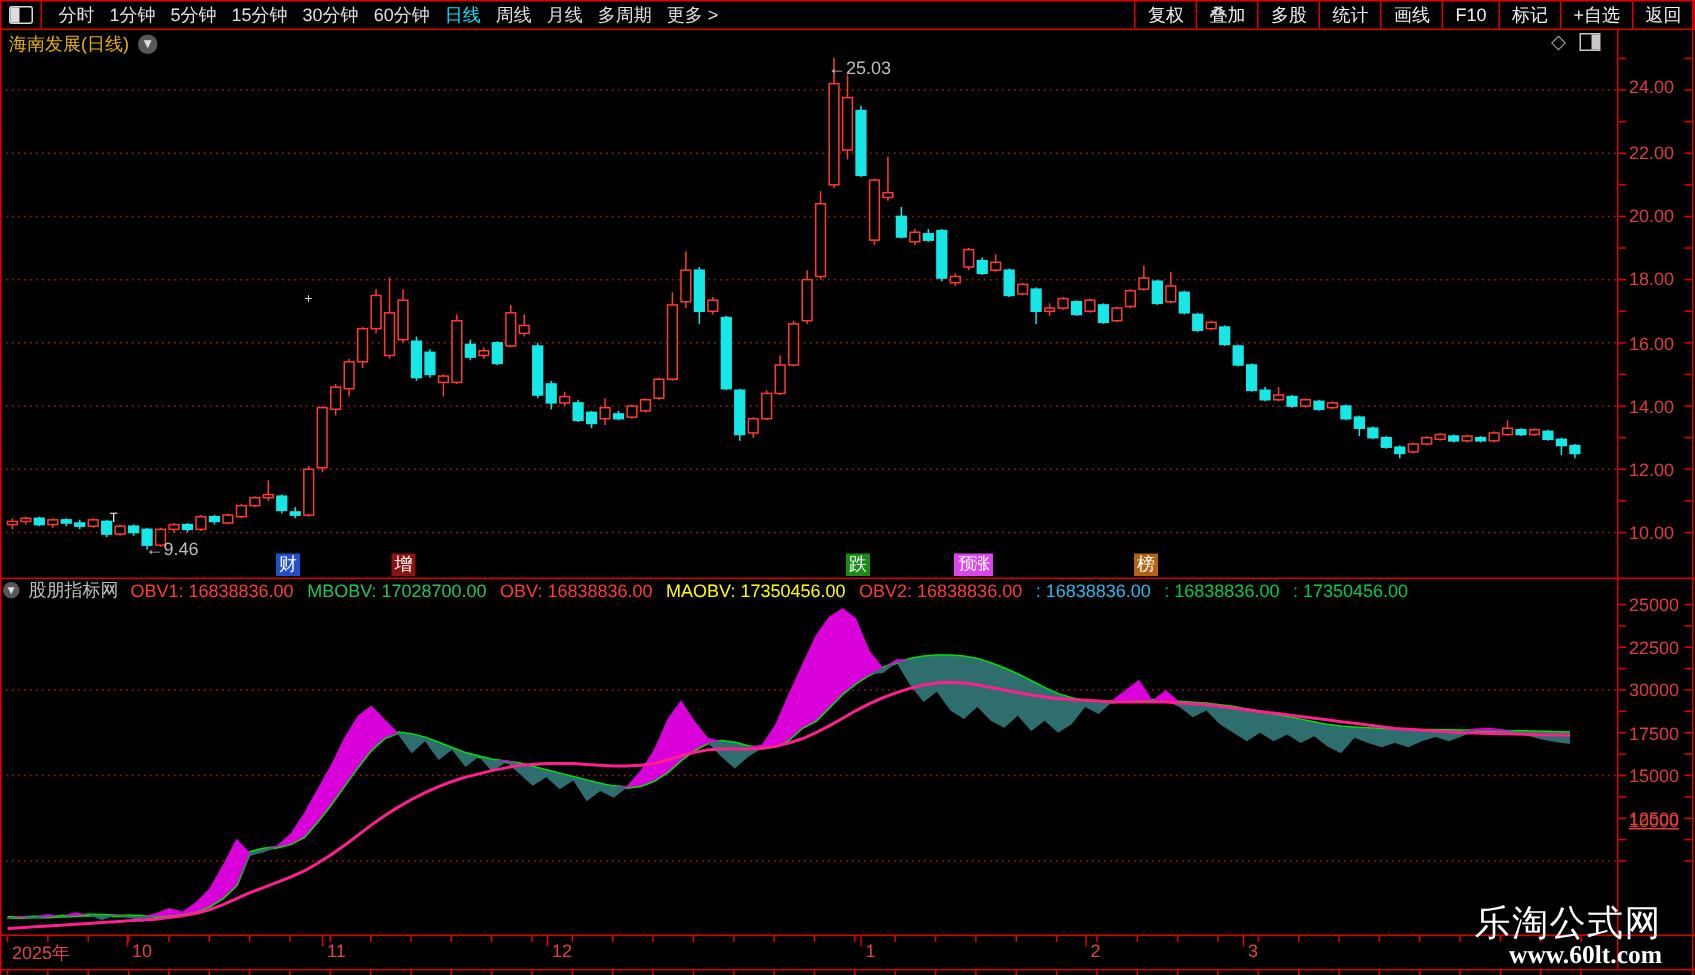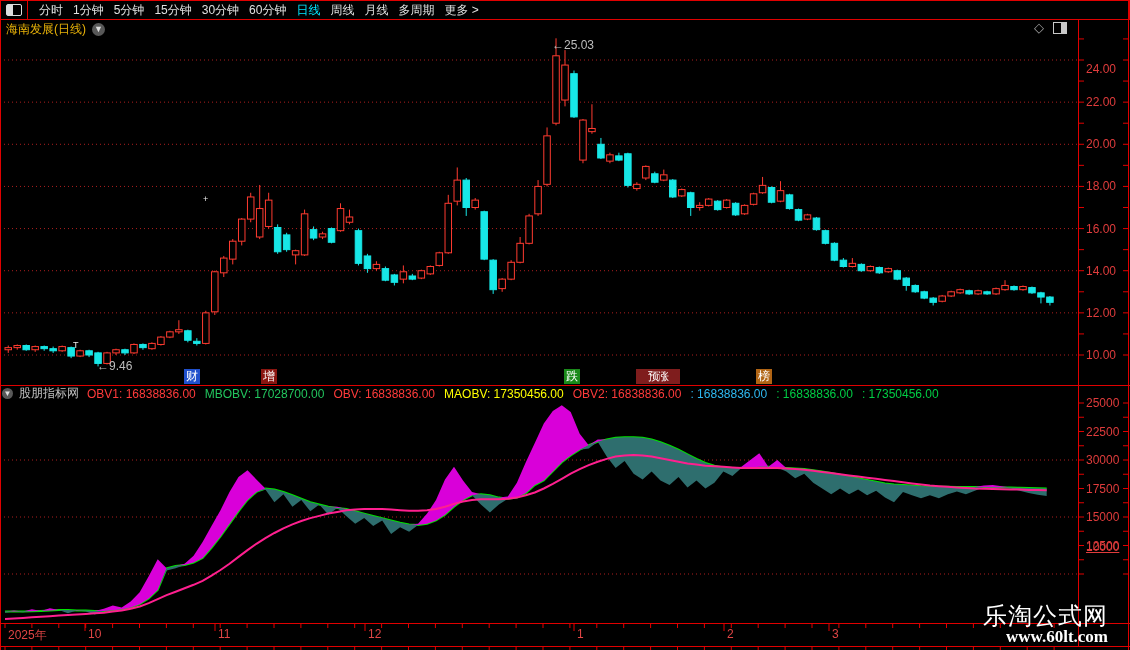--- a/index.html
+++ b/index.html
@@ -72,6 +72,17 @@
         <span class="mi">月线</span>
         <span class="mi">多周期</span>
         <span class="mi">更多 &gt;</span>
+      </div>
+    <div id="menu-right">
+        <span class="mi">复权</span>
+        <span class="mi">叠加</span>
+        <span class="mi">多股</span>
+        <span class="mi">统计</span>
+        <span class="mi">画线</span>
+        <span class="mi">F10</span>
+        <span class="mi">标记</span>
+        <span class="mi">+自选</span>
+        <span class="mi">返回</span>
       </div>
   </div>
 

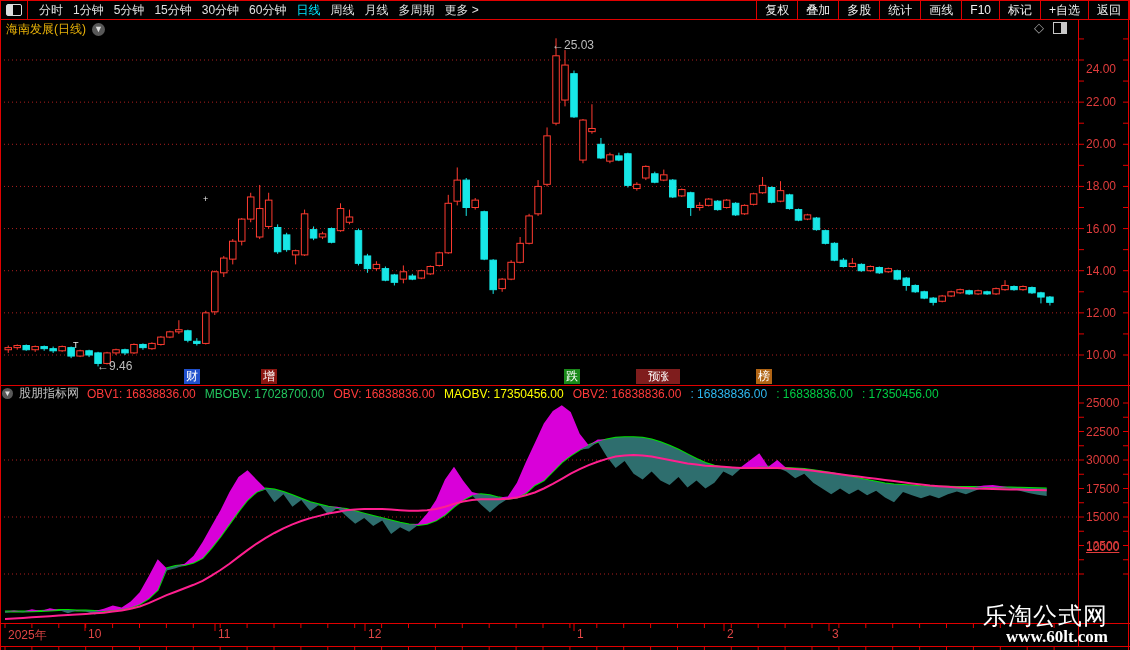--- a/index.html
+++ b/index.html
@@ -538,7 +538,7 @@
     <div class="anno" style="left: 97px; top: 359px;">←9.46</div>
     <div class="marker" style="left: 203px; top: 194px;">+</div>
     <div class="marker" style="left: 73px; top: 340px;">T</div>
-    <div class="axis-label" style="left: 1086px; top: 62px;">24.00</div>
+    <div class="axis-label" style="left: 1086px; top: 51px;">24.00</div>
     <div class="axis-label" style="left: 1086px; top: 95.1429px;">22.00</div>
     <div class="axis-label" style="left: 1086px; top: 137.286px;">20.00</div>
     <div class="axis-label" style="left: 1086px; top: 179.429px;">18.00</div>

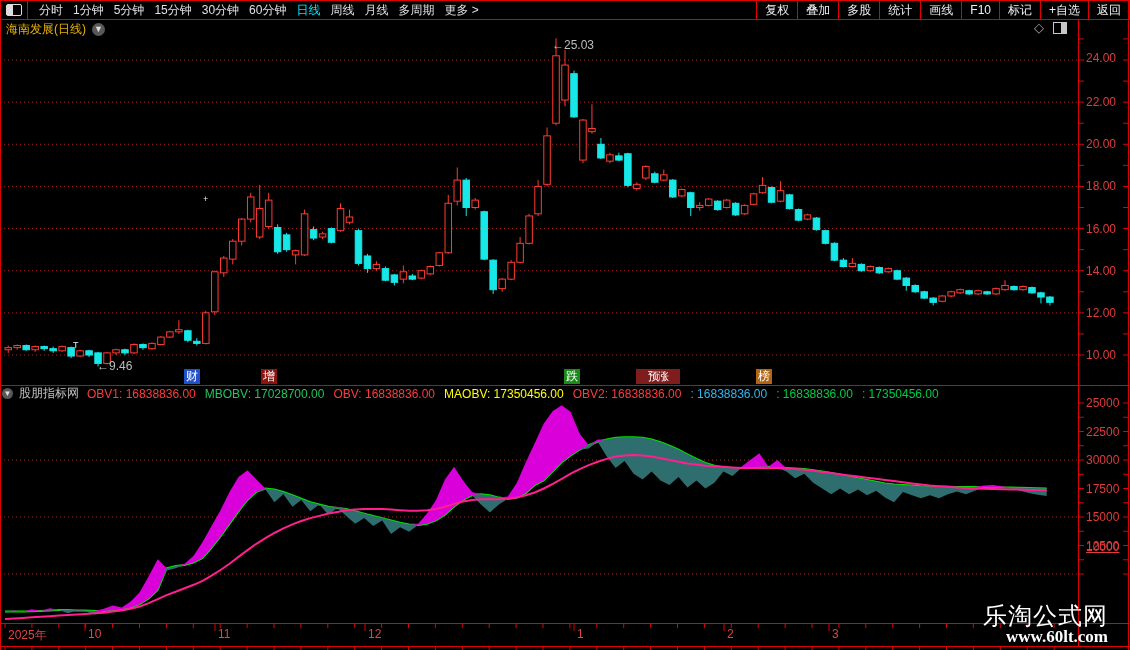--- a/index.html
+++ b/index.html
@@ -532,7 +532,7 @@
 <div class="badge" style="left: 184px; width: 16px; background: rgb(32, 80, 204);">财</div>
     <div class="badge" style="left: 261px; width: 16px; background: rgb(138, 21, 16);">增</div>
     <div class="badge" style="left: 564px; width: 16px; background: rgb(26, 138, 26);">跌</div>
-    <div class="badge" style="left: 636px; width: 44px; background: #7f1d1d; font-size: 11px; letter-spacing: -1px;">预涨</div>
+    <div class="badge" style="left: 636px; width: 26px; background: #d946ef; font-size: 11px; letter-spacing: -1px;">预涨</div>
     <div class="badge" style="left: 756px; width: 16px; background: rgb(176, 100, 20);">榜</div>
     <div class="anno" style="left: 552px; top: 38px;">←25.03</div>
     <div class="anno" style="left: 97px; top: 359px;">←9.46</div>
· · · ·
_What is being asked_
Leave the pictures out and output the rest of the data word for word.

_Output for this exercise_
--- a/index.html
+++ b/index.html
@@ -72,6 +72,17 @@
         <span class="mi">月线</span>
         <span class="mi">多周期</span>
         <span class="mi">更多 &gt;</span>
+      </div>
+    <div id="menu-right">
+        <span class="mi">复权</span>
+        <span class="mi">叠加</span>
+        <span class="mi">多股</span>
+        <span class="mi">统计</span>
+        <span class="mi">画线</span>
+        <span class="mi">F10</span>
+        <span class="mi">标记</span>
+        <span class="mi">+自选</span>
+        <span class="mi">返回</span>
       </div>
   </div>
 

--- a/index.html
+++ b/index.html
@@ -538,7 +538,7 @@
     <div class="anno" style="left: 97px; top: 359px;">←9.46</div>
     <div class="marker" style="left: 203px; top: 194px;">+</div>
     <div class="marker" style="left: 73px; top: 340px;">T</div>
-    <div class="axis-label" style="left: 1086px; top: 62px;">24.00</div>
+    <div class="axis-label" style="left: 1086px; top: 51px;">24.00</div>
     <div class="axis-label" style="left: 1086px; top: 95.1429px;">22.00</div>
     <div class="axis-label" style="left: 1086px; top: 137.286px;">20.00</div>
     <div class="axis-label" style="left: 1086px; top: 179.429px;">18.00</div>

--- a/index.html
+++ b/index.html
@@ -532,7 +532,7 @@
 <div class="badge" style="left: 184px; width: 16px; background: rgb(32, 80, 204);">财</div>
     <div class="badge" style="left: 261px; width: 16px; background: rgb(138, 21, 16);">增</div>
     <div class="badge" style="left: 564px; width: 16px; background: rgb(26, 138, 26);">跌</div>
-    <div class="badge" style="left: 636px; width: 44px; background: #7f1d1d; font-size: 11px; letter-spacing: -1px;">预涨</div>
+    <div class="badge" style="left: 636px; width: 26px; background: #d946ef; font-size: 11px; letter-spacing: -1px;">预涨</div>
     <div class="badge" style="left: 756px; width: 16px; background: rgb(176, 100, 20);">榜</div>
     <div class="anno" style="left: 552px; top: 38px;">←25.03</div>
     <div class="anno" style="left: 97px; top: 359px;">←9.46</div>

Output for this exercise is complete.